= The problem =
Only the lines from the one containing "right elbow: (1507, 1061)" through the end of the listing are to be transcribed, exactly and with both ends included.

*** Opening Information shown ***

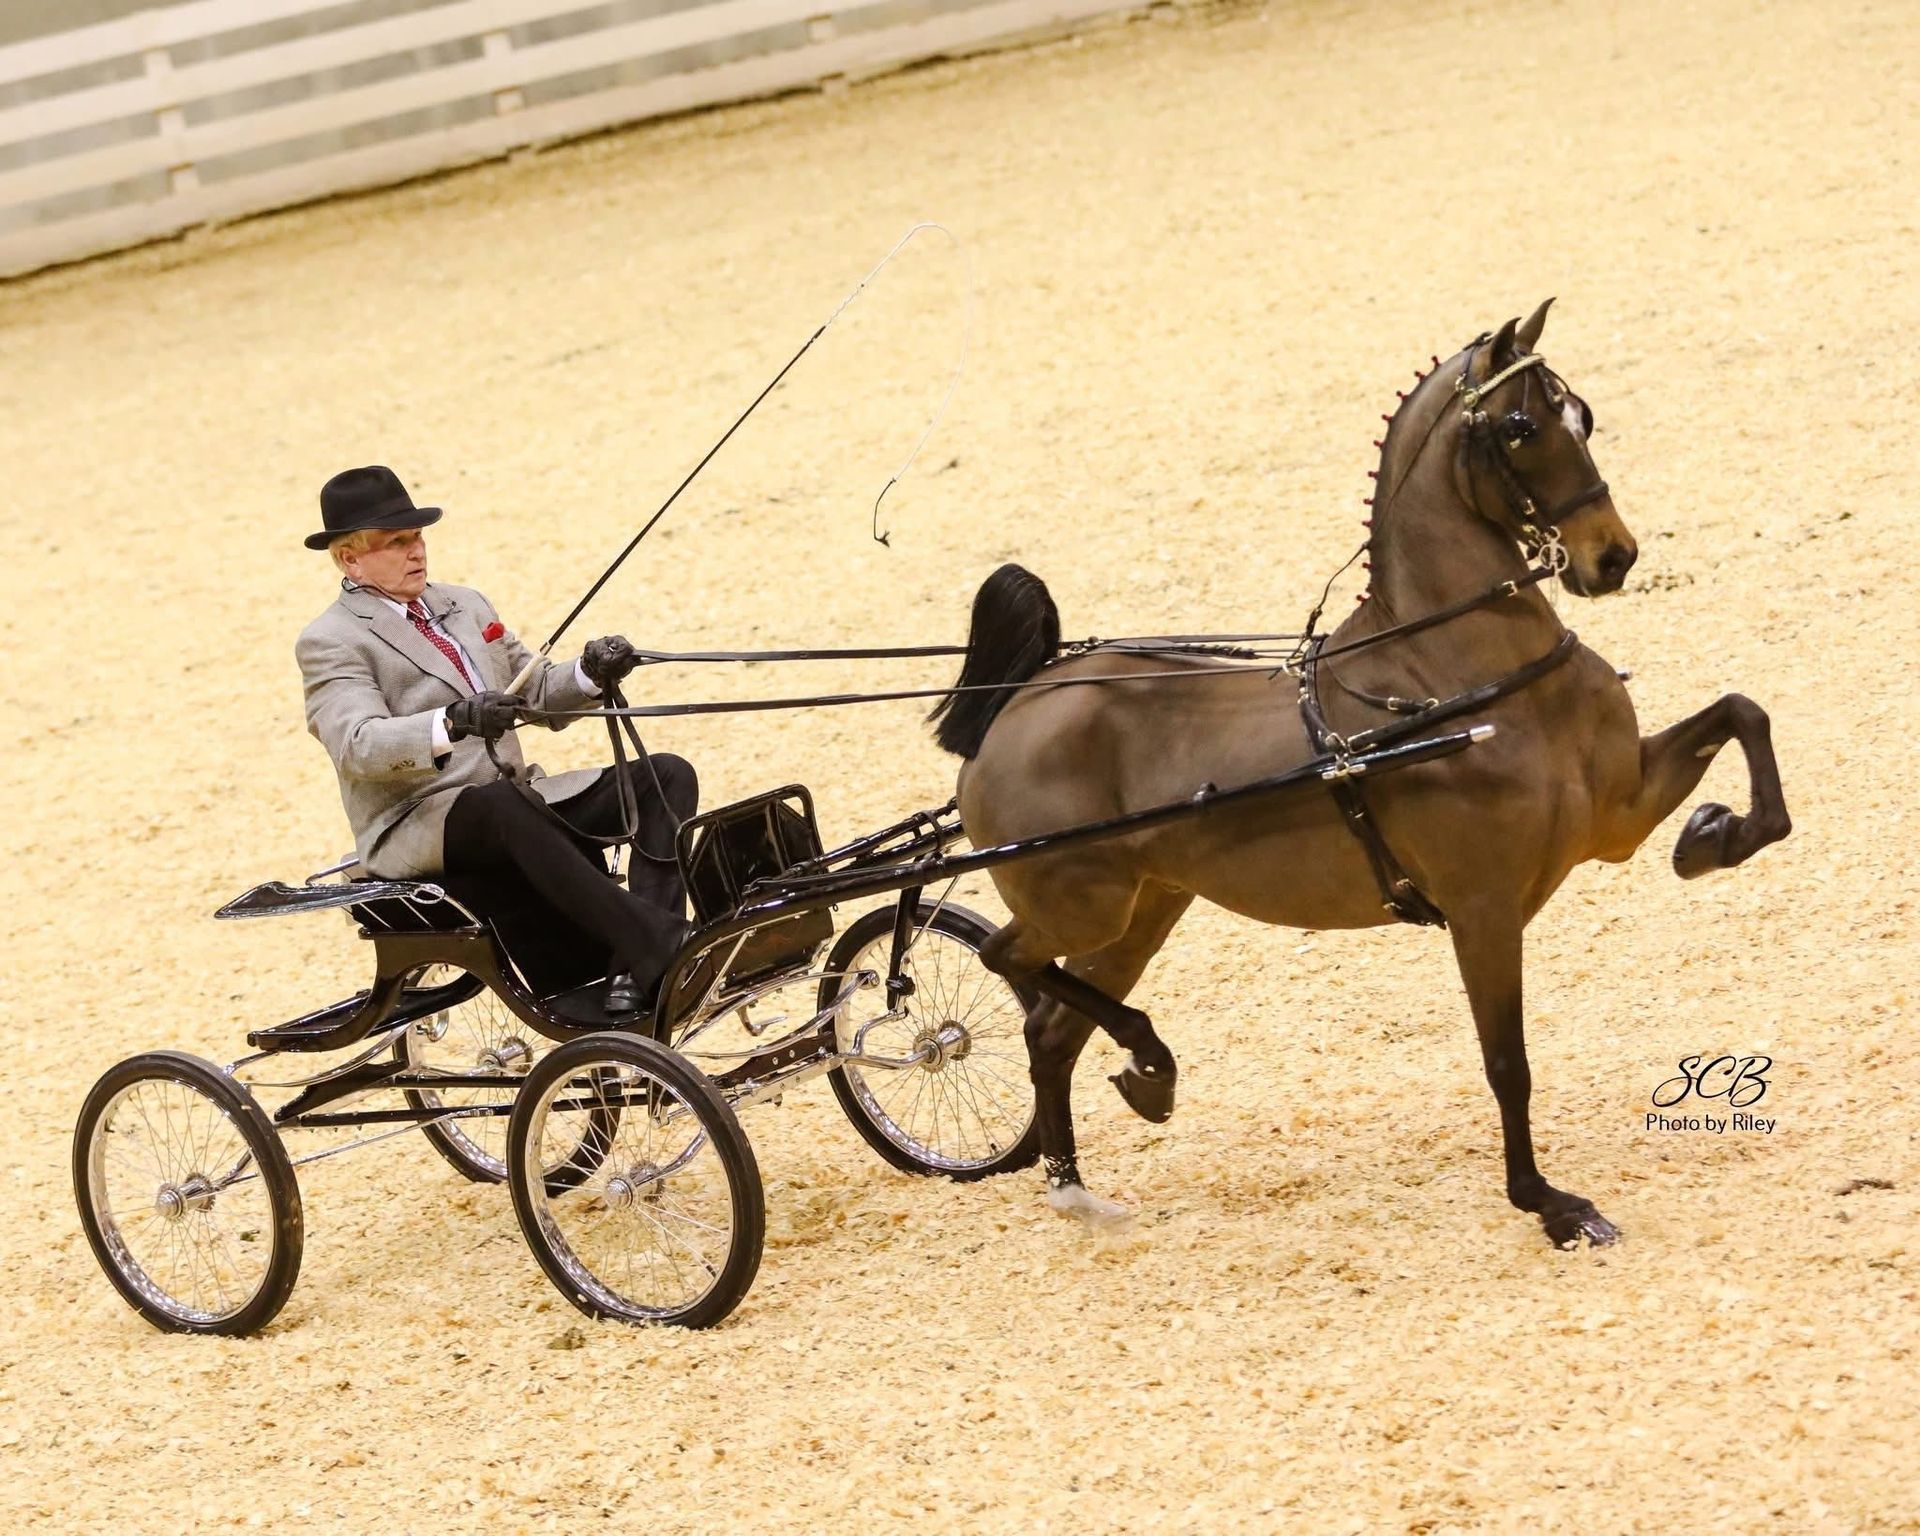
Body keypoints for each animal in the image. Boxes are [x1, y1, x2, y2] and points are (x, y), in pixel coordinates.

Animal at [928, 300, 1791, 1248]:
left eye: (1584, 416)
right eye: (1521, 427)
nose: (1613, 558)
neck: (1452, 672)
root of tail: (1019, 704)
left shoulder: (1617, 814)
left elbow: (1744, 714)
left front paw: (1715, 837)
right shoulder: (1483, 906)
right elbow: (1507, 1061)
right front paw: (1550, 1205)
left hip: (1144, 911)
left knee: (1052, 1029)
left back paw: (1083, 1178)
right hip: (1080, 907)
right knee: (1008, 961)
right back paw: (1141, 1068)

*** Closing Information shown ***

= Answer to the problem =
right elbow: (1507, 1061)
right front paw: (1550, 1205)
left hip: (1144, 911)
left knee: (1052, 1029)
left back paw: (1083, 1178)
right hip: (1080, 907)
right knee: (1008, 961)
right back paw: (1141, 1068)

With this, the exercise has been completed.